Audiência pública discutiu ineficiência na execução do PNAE, que atende estudantes da rede pública; maioria depende exclusivamente da refeição escolar

Mais da metade dos estudantes da rede pública de ensino no Brasil — 56%, segundo dados do Programa Nacional de Alimentação Escolar (PNAE) — tem na merenda o único alimento do dia.

A informação foi apresentada nesta quinta-feira (14) durante audiência pública da Comissão de Segurança Alimentar da Assembleia Legislativa do Rio de Janeiro (Alerj), que também lançou a campanha “De Olho no Prato” para defender o aumento do repasse estadual destinado à alimentação escolar.

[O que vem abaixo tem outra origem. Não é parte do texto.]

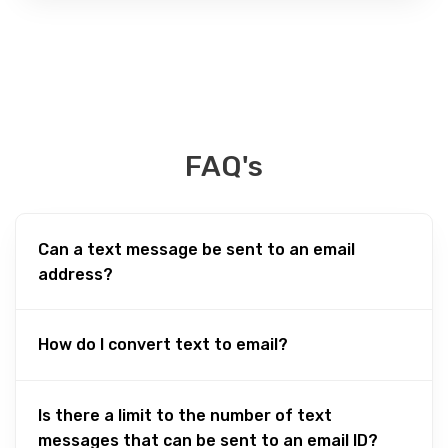
FAQ's
Can a text message be sent to an email
address?
How do I convert text to email?
Is there a limit to the number of text
messages that can be sent to an email ID?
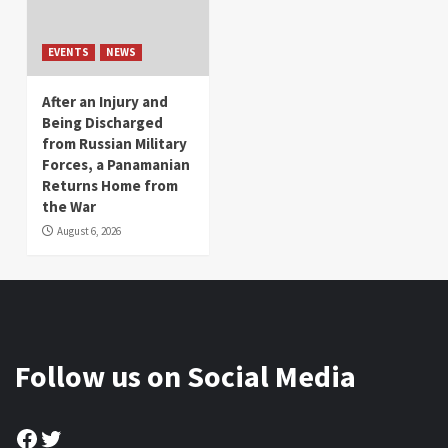
EVENTS
NEWS
After an Injury and
Being Discharged
from Russian Military
Forces, a Panamanian
Returns Home from
the War
August 6, 2026
Follow us on Social Media
Facebook
Twitter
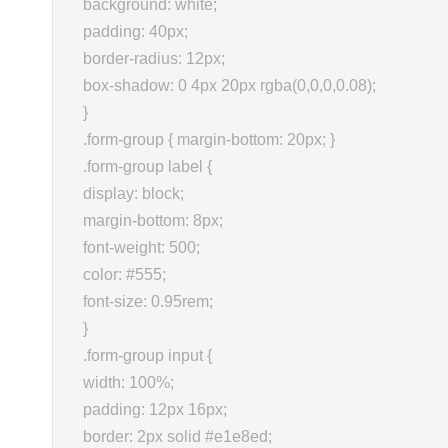
background: white;
padding: 40px;
border-radius: 12px;
box-shadow: 0 4px 20px rgba(0,0,0,0.08);
}
.form-group { margin-bottom: 20px; }
.form-group label {
display: block;
margin-bottom: 8px;
font-weight: 500;
color: #555;
font-size: 0.95rem;
}
.form-group input {
width: 100%;
padding: 12px 16px;
border: 2px solid #e1e8ed;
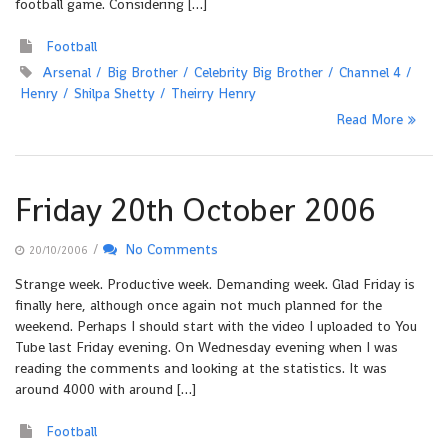
football game. Considering […]
Football
Arsenal
Big Brother
Celebrity Big Brother
Channel 4
Henry
Shilpa Shetty
Theirry Henry
Read More
Friday 20th October 2006
/
No Comments
20/10/2006
Strange week. Productive week. Demanding week. Glad Friday is
finally here, although once again not much planned for the
weekend. Perhaps I should start with the video I uploaded to You
Tube last Friday evening. On Wednesday evening when I was
reading the comments and looking at the statistics. It was
around 4000 with around […]
Football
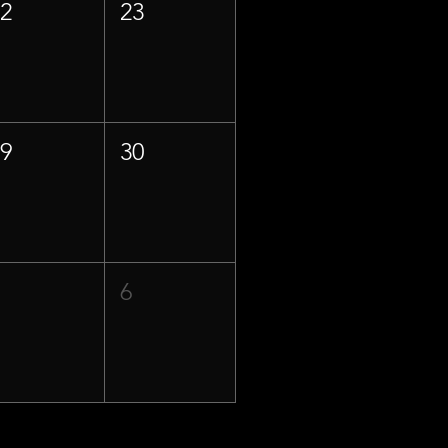
22
23
29
30
5
6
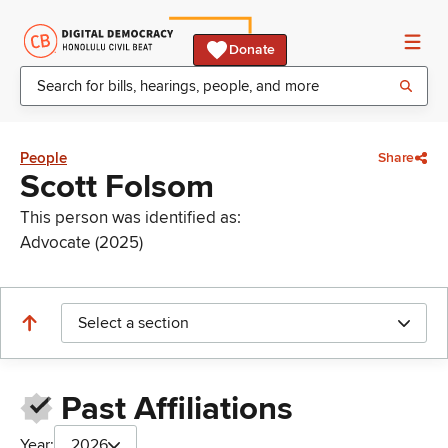
Donate
People
Share
Scott Folsom
This person was identified as:
Advocate (2025)
Select a section
Past Affiliations
Year:
2026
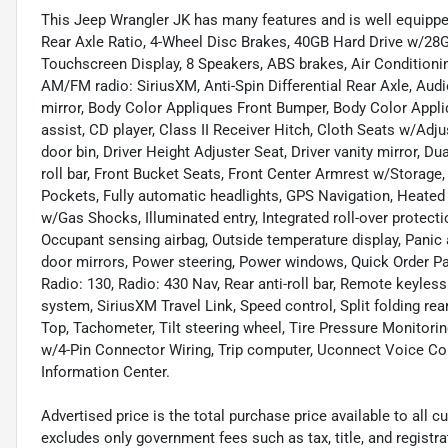
This Jeep Wrangler JK has many features and is well equipped
Rear Axle Ratio, 4-Wheel Disc Brakes, 40GB Hard Drive w/28GB
Touchscreen Display, 8 Speakers, ABS brakes, Air Conditioni
AM/FM radio: SiriusXM, Anti-Spin Differential Rear Axle, Au
mirror, Body Color Appliques Front Bumper, Body Color Appli
assist, CD player, Class II Receiver Hitch, Cloth Seats w/Ad
door bin, Driver Height Adjuster Seat, Driver vanity mirror, Dua
roll bar, Front Bucket Seats, Front Center Armrest w/Storage, 
Pockets, Fully automatic headlights, GPS Navigation, Heated
w/Gas Shocks, Illuminated entry, Integrated roll-over protecti
Occupant sensing airbag, Outside temperature display, Panic 
door mirrors, Power steering, Power windows, Quick Order P
Radio: 130, Radio: 430 Nav, Rear anti-roll bar, Remote keyle
system, SiriusXM Travel Link, Speed control, Split folding re
Top, Tachometer, Tilt steering wheel, Tire Pressure Monitoring
w/4-Pin Connector Wiring, Trip computer, Uconnect Voice Co
Information Center.
Advertised price is the total purchase price available to all
excludes only government fees such as tax, title, and registra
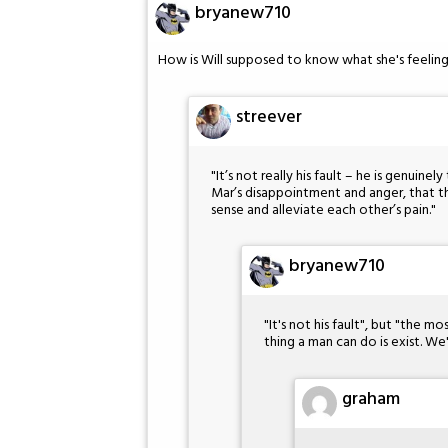
bryanew710
How is Will supposed to know what she's feeling
streever
"It’s not really his fault – he is genuine
Mar’s disappointment and anger, that t
sense and alleviate each other’s pain."
bryanew710
"It's not his fault", but "the m
thing a man can do is exist. We
graham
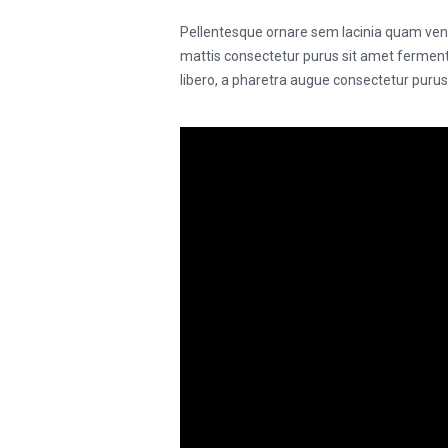
Pellentesque ornare sem lacinia quam vene
mattis consectetur purus sit amet fermentu
libero, a pharetra augue consectetur puru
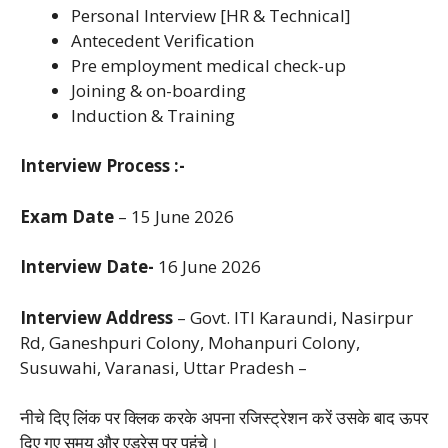
Personal Interview [HR & Technical]
Antecedent Verification
Pre employment medical check-up
Joining & on-boarding
Induction & Training
Interview Process :-
Exam Date
– 15 June 2026
Interview Date-
16 June 2026
Interview Address
– Govt. ITI Karaundi,
Nasirpur
Rd, Ganeshpuri Colony,
Mohanpuri Colony,
Susuwahi,
Varanasi, Uttar Pradesh –
नीचे दिए लिंक पर क्लिक करके अपना रजिस्ट्रेशन करें उसके बाद ऊपर
दिए गए समय और एड्रेस पर पहुंचे।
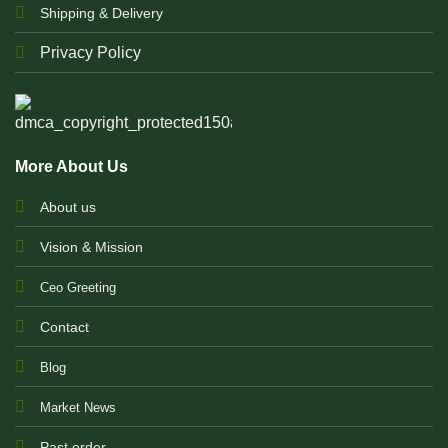
Shipping & Delivery
Privacy Policy
More About Us
About us
Vision & Mission
Ceo Greeting
Contact
Blog
Market News
Past order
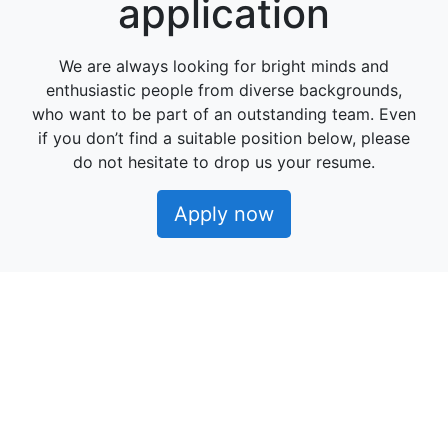
application
We are always looking for bright minds and
enthusiastic people from diverse backgrounds,
who want to be part of an outstanding team. Even
if you don’t find a suitable position below, please
do not hesitate to drop us your resume.
Apply now
Powered by
Manatal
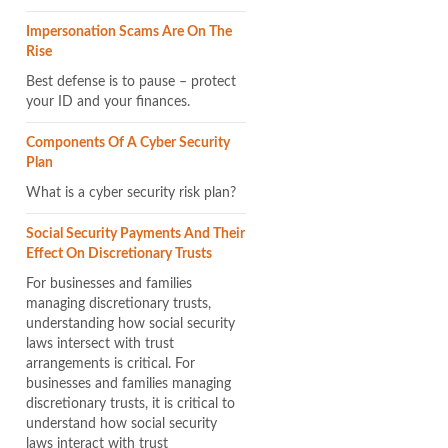
Impersonation Scams Are On The
Rise
Best defense is to pause – protect
your ID and your finances.
Components Of A Cyber Security
Plan
What is a cyber security risk plan?
Social Security Payments And Their
Effect On Discretionary Trusts
For businesses and families
managing discretionary trusts,
understanding how social security
laws intersect with trust
arrangements is critical. For
businesses and families managing
discretionary trusts, it is critical to
understand how social security
laws interact with trust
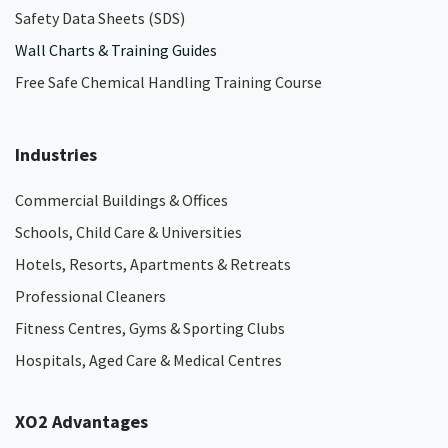
Safety Data Sheets (SDS)
Wall Charts & Training Guides
Free Safe Chemical Handling Training Course
Industries
Commercial Buildings & Offices
Schools, Child Care & Universities
Hotels, Resorts, Apartments & Retreats
Professional Cleaners
Fitness Centres, Gyms & Sporting Clubs
Hospitals, Aged Care & Medical Centres​
XO2 Advantages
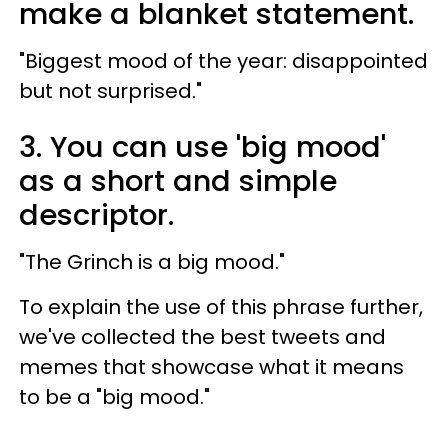
make a blanket statement.
"Biggest mood of the year: disappointed
but not surprised."
3. You can use 'big mood'
as a short and simple
descriptor.
"The Grinch is a big mood."
To explain the use of this phrase further,
we've collected the best tweets and
memes that showcase what it means
to be a "big mood."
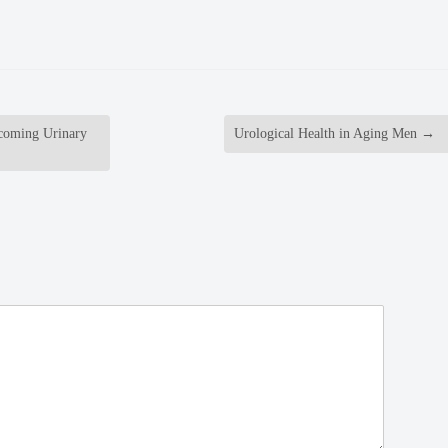
rcoming Urinary
Urological Health in Aging Men
→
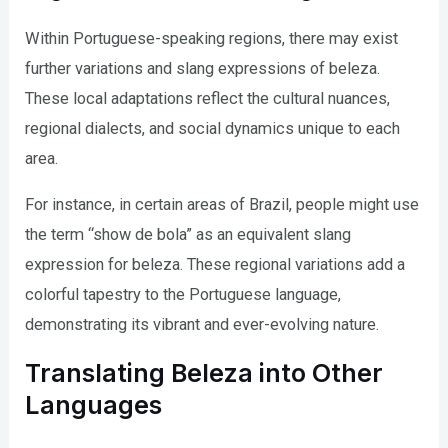
Within Portuguese-speaking regions, there may exist
further variations and slang expressions of beleza.
These local adaptations reflect the cultural nuances,
regional dialects, and social dynamics unique to each
area.
For instance, in certain areas of Brazil, people might use
the term “show de bola” as an equivalent slang
expression for beleza. These regional variations add a
colorful tapestry to the Portuguese language,
demonstrating its vibrant and ever-evolving nature.
Translating Beleza into Other
Languages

No caso do Rio de Janeiro, especialistas ouvidos no encontro apontaram que a forma de execução do PNAE prejudica o cumprimento das metas. Atualmente, cabe ao gestor de cada escola fazer a requisição dos alimentos com base na verba repassada pela Secretaria de Estado de Educação (Seeduc).

Segundo Michel Carlos Mocelin, representante do Fundo Nacional de Desenvolvimento da Educação (FNDE), o modelo é ineficiente porque não há gestão centralizada. Ele também destacou problemas como o não cumprimento do número mínimo de nutricionistas, a falta de estrutura adequada nas cozinhas escolares e a carência de merendeiras.

A deputada Marina do MST (PT), presidente da comissão, afirmou que o objetivo da campanha e do debate é pressionar por ajustes no orçamento e aprimorar a execução do programa, garantindo alimentação de qualidade e em quantidade suficiente.

Ela ressaltou a importância de políticas públicas que fortaleçam a saúde e o desenvolvimento dos estudantes, além de beneficiar agricultores familiares.

“A ideia da campanha é somar forças para pressionar o governo para fazer os reajustes necessários e garantir comida de qualidade e em quantidade adequada para crianças e adolescentes. Também queremos aprimorar a execução do Programa Nacional de Alimentação Escolar (PNAE) para garantir aos alunos da rede básica pública uma alimentação adequada”, disse.

Demandas de produtores e estudantes

Representantes de órgãos federais e do movimento estudantil também defenderam mudanças. O superintendente do Ministério do Desenvolvimento Agrário e Agricultura Familiar no estado, Victor Tinoco, propôs um pacto pela agricultura familiar e pela alimentação escolar.

O estudante Kayque Magalhães, presidente da União dos Estudantes de Nova Iguaçu, destacou a invisibilidade da Baixada Fluminense na política de alimentação escolar e criticou a falta de prioridade do tema pelos gestores.

As cooperativas de agricultura familiar também expuseram dificuldades. Sillas Taborda, presidente da União Nacional das Cooperativas de Agricultura Familiar e Economia Solidária (Unicafes), lamentou a ausência da Seeduc na audiência e criticou o uso de pagamento em cheque para os fornecedores.

Ele defendeu mais fiscalização, regulamentação dos conselhos de alimentação escolar e a criação de um grupo de trabalho para ajustes no PNAE. O encontro contou ainda com a presença da vereadora Maíra do MST (PT), representantes de cooperativas e da sociedade civil.